La libération de la sexualité et l’accès à la pornographie sont des phénomènes désormais anciens qui ont débuté dans les années 1970-1980. Mais c’est l’avènement des nouveaux médias et leur généralisation qui ont rendu la pornographie accessible partout, facilement et par tous, y compris par les enfants. Alertée par le monde associatif, la Haute Autorité en Santé a transmis la saisine à l’Académie de Médecine par décision n°2021.0245 du 23/09/2021. Le groupe de travail a procédé par une revue de la question et l’audition de personnalités. La constatation de cette accessibilité facilitée implique collectivement de s’interroger à trois niveaux :
- sur l’ampleur du phénomène chez l’enfant et l’adolescent, en particulier en France ;
- sur les effets et les conséquences que cette exposition précoce à la pornographie peut avoir sur les enfants et les adolescents, en particulier sur leur sexualité future en termes d’attentes, de comportements ou de dynamiques relationnelles ;
- sur les mesures que la société devrait mettre en place pour pallier les conséquences de ces phénomènes et, protéger les enfants.
En conséquence, l’Académie Nationale de Médecine recommande :
- Dans le cadre de l’éducation à la santé, de repenser l’éducation à la sexualité à l’école et d’intégrer les parents dans l’éducation à la sexualité.
- De responsabiliser tous les acteurs de l’industrie des nouvelles technologies et de faire évoluer la réglementation.
- De promouvoir la recherche et mener des études de terrain.
- De corriger les disparités territoriales, de généraliser les lieux de prise en charge spécialisée et de renforcer les organismes de contrôle.
A destination des parents, des enfants et des adolescents
- Repenser l’éducation à la sexualité à l’école. La médecine de ville et la médecine scolaire pourrait être utilement associées. Cette promotion de l’éducation à la sexualité devrait être incarnée, ne pas reposer sur une offre exclusivement en ligne ou par envoi de circulaires.
- Intégrer aussi les parents dans l’éducation à la sexualité pour inclure une mise en perspective de ce que les nouveaux médias impliquent en termes de modifications de la sexualité, d’une part, et de risque de cyberharcèlement ou d’hameçonnage, d’autre part.
A destination des vecteurs de la pornographie
- Responsabiliser tous les acteurs de l’industrie des nouvelles technologies à certaines exigences éthiques (ex : obligation de vigilance, culture du respect numérique, labélisation des bonnes pratiques, anticipation des risques de surexposition aux contenus pornographiques des mineurs dans le metavers/web3.0).
- Faire évoluer la réglementation pour obtenir une législation de même nature que pour les médias plus classiques. La mise en responsabilité des prestataires de service internet devrait être associée à celle récente des diffuseurs/créateur de contenus.

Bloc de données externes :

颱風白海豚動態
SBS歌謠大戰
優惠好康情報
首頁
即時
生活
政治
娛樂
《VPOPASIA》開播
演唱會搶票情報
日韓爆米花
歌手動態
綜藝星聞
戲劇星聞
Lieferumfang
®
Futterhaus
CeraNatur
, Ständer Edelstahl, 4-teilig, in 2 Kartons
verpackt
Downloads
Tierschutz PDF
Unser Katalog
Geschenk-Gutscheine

A destination des acteurs de la recherche
- Promouvoir la recherche en associant des méthodes qualitatives et quantitatives tant en population générale qu’en populations spécifiques à risque, que sur les comportements problématiques associés.

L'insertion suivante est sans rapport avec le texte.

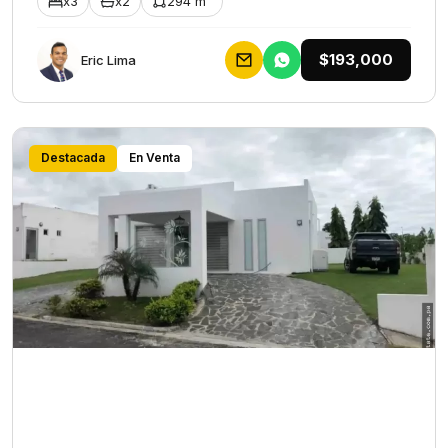
x3
x2
294 m²
$193,000
Eric Lima
Destacada
En Venta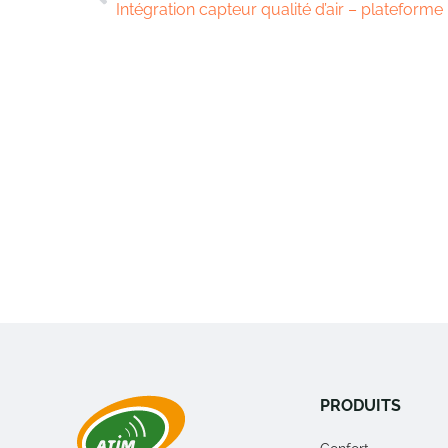
Intégration capteur qualité d’air – plateforme
PRODUITS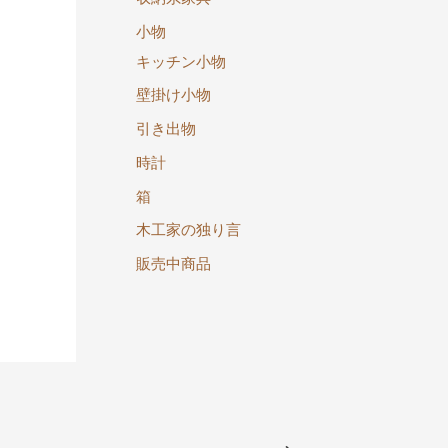
小物
キッチン小物
壁掛け小物
引き出物
時計
箱
木工家の独り言
販売中商品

- Mener des études de terrain pour s’assurer de la bonne mise en application et de l’efficience des politiques publiques dans le domaine de la pornographie.
A destination de la société et des politiques
- Corriger les disparités territoriales en termes de lieux d’accueil pour victimes afin de leur assurer un accompagnement professionnel et digne de ce nom.
- Généraliser les lieux de prise en charge spécialisée pour les conduites addictives associées (Chemsex, consommation excessive de pornographie).
- Renforcer les organismes de contrôle, les moyens de lutte contre la cyberpornographie, et la vérification de l’âge pour l’usage des applications et réseaux au vu de l’ampleur du phénomène et du risque d’exposition précoce à la pornographie et de l’exploitation sexuelle des mineurs.